• [Job item]
Please copy, exactly as they appear below, the lines from the one containing "text_box [545, 443, 633, 622]" through the one containing "Page size: 1626x1125.".

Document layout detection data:
- - - - -

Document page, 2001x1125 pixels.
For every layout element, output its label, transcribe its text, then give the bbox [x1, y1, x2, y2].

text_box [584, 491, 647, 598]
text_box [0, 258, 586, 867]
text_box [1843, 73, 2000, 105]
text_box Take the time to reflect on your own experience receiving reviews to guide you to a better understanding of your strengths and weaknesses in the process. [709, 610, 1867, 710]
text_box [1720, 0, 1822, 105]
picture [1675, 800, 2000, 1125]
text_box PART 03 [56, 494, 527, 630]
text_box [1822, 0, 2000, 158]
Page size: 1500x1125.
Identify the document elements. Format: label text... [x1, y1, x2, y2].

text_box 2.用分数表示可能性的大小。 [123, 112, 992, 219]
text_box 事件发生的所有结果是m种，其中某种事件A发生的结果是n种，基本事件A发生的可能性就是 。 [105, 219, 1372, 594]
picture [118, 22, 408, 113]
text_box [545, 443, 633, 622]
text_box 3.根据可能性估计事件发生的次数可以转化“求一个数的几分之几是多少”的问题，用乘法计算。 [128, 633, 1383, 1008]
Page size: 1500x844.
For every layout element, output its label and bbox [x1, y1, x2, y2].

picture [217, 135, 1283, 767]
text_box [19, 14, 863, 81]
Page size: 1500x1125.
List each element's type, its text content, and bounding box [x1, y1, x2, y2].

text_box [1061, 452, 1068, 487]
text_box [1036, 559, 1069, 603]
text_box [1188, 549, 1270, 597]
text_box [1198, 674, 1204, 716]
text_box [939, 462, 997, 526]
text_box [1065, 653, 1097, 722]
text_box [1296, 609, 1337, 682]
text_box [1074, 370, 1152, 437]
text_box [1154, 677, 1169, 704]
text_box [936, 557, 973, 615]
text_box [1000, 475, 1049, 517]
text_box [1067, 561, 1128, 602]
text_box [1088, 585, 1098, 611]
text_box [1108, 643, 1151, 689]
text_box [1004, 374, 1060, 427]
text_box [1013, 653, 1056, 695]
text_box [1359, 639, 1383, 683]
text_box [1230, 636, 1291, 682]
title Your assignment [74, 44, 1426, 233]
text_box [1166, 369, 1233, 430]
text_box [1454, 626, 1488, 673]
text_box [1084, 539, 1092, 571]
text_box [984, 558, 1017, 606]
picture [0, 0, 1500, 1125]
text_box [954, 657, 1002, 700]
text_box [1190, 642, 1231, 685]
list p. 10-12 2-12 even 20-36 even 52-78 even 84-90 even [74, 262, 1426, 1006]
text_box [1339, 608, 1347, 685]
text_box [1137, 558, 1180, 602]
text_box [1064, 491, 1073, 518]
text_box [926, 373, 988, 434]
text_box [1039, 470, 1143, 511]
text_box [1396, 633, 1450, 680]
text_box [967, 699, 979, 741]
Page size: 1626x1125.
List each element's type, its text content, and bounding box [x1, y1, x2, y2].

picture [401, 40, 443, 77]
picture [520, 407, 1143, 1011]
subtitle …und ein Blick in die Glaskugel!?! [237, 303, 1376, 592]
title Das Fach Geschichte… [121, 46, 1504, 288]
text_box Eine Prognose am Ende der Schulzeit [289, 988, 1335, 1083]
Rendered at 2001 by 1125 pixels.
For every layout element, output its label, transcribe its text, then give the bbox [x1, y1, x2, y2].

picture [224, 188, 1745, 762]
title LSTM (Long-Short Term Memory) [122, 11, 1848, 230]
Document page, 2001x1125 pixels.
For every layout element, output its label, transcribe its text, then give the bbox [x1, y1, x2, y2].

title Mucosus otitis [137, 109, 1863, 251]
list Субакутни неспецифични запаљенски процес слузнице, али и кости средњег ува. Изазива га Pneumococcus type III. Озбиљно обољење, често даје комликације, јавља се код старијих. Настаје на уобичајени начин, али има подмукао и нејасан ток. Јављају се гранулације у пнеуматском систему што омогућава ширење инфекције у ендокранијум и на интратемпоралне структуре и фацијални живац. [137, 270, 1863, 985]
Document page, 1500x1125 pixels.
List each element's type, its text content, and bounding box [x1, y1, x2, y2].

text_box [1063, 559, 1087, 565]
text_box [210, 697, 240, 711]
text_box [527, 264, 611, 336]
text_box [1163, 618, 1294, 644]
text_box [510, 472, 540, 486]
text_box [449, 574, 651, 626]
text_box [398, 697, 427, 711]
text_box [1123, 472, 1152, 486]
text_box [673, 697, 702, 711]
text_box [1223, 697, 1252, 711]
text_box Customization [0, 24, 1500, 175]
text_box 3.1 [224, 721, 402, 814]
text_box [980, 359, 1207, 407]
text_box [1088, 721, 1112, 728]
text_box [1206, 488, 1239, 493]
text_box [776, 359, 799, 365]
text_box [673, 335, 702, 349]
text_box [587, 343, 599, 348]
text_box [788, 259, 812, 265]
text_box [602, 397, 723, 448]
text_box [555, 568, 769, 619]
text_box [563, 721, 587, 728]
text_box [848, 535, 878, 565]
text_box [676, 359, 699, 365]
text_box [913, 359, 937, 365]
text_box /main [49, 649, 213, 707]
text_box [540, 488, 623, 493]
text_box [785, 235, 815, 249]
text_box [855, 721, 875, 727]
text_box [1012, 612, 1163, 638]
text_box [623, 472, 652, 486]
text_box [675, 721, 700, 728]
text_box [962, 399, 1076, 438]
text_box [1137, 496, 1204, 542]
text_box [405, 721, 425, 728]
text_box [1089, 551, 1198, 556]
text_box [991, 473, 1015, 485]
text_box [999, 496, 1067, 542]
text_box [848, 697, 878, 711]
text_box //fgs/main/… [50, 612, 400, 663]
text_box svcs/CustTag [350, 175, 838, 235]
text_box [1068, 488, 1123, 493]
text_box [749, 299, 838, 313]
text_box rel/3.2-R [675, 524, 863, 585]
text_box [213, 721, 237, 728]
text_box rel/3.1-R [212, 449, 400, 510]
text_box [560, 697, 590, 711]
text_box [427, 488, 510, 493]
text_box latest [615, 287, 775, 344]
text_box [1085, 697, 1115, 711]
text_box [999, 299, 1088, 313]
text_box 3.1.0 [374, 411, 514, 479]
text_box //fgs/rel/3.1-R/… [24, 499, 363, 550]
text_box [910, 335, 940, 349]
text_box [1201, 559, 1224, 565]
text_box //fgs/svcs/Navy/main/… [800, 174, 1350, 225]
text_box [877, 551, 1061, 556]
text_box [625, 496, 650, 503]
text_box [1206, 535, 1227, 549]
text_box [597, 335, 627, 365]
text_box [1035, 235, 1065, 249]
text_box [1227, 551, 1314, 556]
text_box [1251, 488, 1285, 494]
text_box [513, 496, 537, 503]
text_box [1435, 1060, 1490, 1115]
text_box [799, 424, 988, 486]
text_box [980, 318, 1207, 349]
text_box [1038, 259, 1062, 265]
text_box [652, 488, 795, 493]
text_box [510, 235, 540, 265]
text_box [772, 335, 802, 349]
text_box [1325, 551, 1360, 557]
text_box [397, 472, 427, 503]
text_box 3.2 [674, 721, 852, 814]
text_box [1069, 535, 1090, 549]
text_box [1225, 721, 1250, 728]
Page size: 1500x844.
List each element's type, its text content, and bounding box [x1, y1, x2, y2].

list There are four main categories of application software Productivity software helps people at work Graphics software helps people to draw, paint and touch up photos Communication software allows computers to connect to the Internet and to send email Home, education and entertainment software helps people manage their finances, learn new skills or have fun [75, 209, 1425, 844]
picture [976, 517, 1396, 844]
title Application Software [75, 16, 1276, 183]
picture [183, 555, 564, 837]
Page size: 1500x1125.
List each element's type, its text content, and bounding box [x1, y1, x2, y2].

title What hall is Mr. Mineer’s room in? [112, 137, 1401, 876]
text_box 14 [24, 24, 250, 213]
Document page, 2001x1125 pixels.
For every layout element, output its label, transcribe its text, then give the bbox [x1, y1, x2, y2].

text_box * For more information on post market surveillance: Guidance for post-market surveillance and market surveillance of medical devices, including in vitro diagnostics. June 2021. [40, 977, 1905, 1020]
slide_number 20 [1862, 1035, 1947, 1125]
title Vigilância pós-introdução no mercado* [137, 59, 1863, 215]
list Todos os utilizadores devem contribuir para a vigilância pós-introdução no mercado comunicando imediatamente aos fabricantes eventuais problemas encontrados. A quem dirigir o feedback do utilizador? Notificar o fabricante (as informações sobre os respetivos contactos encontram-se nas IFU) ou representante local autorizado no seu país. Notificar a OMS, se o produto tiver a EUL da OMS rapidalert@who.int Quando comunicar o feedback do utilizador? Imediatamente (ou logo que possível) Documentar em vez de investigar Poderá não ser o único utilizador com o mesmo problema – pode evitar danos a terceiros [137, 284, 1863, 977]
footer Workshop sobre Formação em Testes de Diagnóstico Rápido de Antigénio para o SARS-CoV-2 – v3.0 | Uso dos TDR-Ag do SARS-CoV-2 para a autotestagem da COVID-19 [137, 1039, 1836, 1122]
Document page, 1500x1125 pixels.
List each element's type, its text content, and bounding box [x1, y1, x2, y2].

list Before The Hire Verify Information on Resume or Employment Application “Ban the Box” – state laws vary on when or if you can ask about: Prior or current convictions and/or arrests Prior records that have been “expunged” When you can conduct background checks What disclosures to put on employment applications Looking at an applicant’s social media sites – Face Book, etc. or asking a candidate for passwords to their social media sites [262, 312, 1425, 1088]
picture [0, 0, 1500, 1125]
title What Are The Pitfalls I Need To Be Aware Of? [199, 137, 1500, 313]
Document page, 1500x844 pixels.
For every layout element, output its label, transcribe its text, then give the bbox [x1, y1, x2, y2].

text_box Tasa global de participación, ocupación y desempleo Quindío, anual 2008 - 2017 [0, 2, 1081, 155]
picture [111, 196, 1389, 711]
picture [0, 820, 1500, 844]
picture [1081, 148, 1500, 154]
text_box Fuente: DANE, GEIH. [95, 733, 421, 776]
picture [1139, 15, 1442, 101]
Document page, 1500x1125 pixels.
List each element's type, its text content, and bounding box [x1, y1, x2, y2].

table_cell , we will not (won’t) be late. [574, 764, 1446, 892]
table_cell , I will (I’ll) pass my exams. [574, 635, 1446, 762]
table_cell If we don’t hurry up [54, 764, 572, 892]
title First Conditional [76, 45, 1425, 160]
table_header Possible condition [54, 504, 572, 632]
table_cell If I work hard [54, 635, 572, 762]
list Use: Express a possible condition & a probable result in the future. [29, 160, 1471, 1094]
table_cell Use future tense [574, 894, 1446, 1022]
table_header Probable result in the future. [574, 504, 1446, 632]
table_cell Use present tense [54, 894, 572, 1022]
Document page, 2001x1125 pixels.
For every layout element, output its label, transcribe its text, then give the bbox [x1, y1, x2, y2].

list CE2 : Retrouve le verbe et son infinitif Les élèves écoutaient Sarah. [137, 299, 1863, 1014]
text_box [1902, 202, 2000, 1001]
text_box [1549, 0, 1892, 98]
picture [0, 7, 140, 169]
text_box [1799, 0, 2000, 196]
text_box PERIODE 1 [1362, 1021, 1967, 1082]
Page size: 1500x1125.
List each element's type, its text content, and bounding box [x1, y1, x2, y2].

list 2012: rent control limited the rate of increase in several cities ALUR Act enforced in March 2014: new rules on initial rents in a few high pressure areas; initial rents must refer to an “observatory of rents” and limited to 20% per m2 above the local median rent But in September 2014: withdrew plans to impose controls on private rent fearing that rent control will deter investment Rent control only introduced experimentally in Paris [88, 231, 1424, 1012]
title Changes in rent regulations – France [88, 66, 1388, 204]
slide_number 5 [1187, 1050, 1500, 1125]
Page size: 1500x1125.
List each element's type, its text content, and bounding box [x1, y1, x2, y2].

- - - - -

• [Worked solution]
text_box [545, 443, 633, 622]
text_box 3.根据可能性估计事件发生的次数可以转化“求一个数的几分之几是多少”的问题，用乘法计算。 [128, 633, 1383, 1008]
Page size: 1500x844.
For every layout element, output its label and bbox [x1, y1, x2, y2].

picture [217, 135, 1283, 767]
text_box [19, 14, 863, 81]
Page size: 1500x1125.
List each element's type, its text content, and bounding box [x1, y1, x2, y2].

text_box [1061, 452, 1068, 487]
text_box [1036, 559, 1069, 603]
text_box [1188, 549, 1270, 597]
text_box [1198, 674, 1204, 716]
text_box [939, 462, 997, 526]
text_box [1065, 653, 1097, 722]
text_box [1296, 609, 1337, 682]
text_box [1074, 370, 1152, 437]
text_box [1154, 677, 1169, 704]
text_box [936, 557, 973, 615]
text_box [1000, 475, 1049, 517]
text_box [1067, 561, 1128, 602]
text_box [1088, 585, 1098, 611]
text_box [1108, 643, 1151, 689]
text_box [1004, 374, 1060, 427]
text_box [1013, 653, 1056, 695]
text_box [1359, 639, 1383, 683]
text_box [1230, 636, 1291, 682]
title Your assignment [74, 44, 1426, 233]
text_box [1166, 369, 1233, 430]
text_box [1454, 626, 1488, 673]
text_box [1084, 539, 1092, 571]
text_box [984, 558, 1017, 606]
picture [0, 0, 1500, 1125]
text_box [954, 657, 1002, 700]
text_box [1190, 642, 1231, 685]
list p. 10-12 2-12 even 20-36 even 52-78 even 84-90 even [74, 262, 1426, 1006]
text_box [1339, 608, 1347, 685]
text_box [1137, 558, 1180, 602]
text_box [1064, 491, 1073, 518]
text_box [926, 373, 988, 434]
text_box [1039, 470, 1143, 511]
text_box [1396, 633, 1450, 680]
text_box [967, 699, 979, 741]
Page size: 1626x1125.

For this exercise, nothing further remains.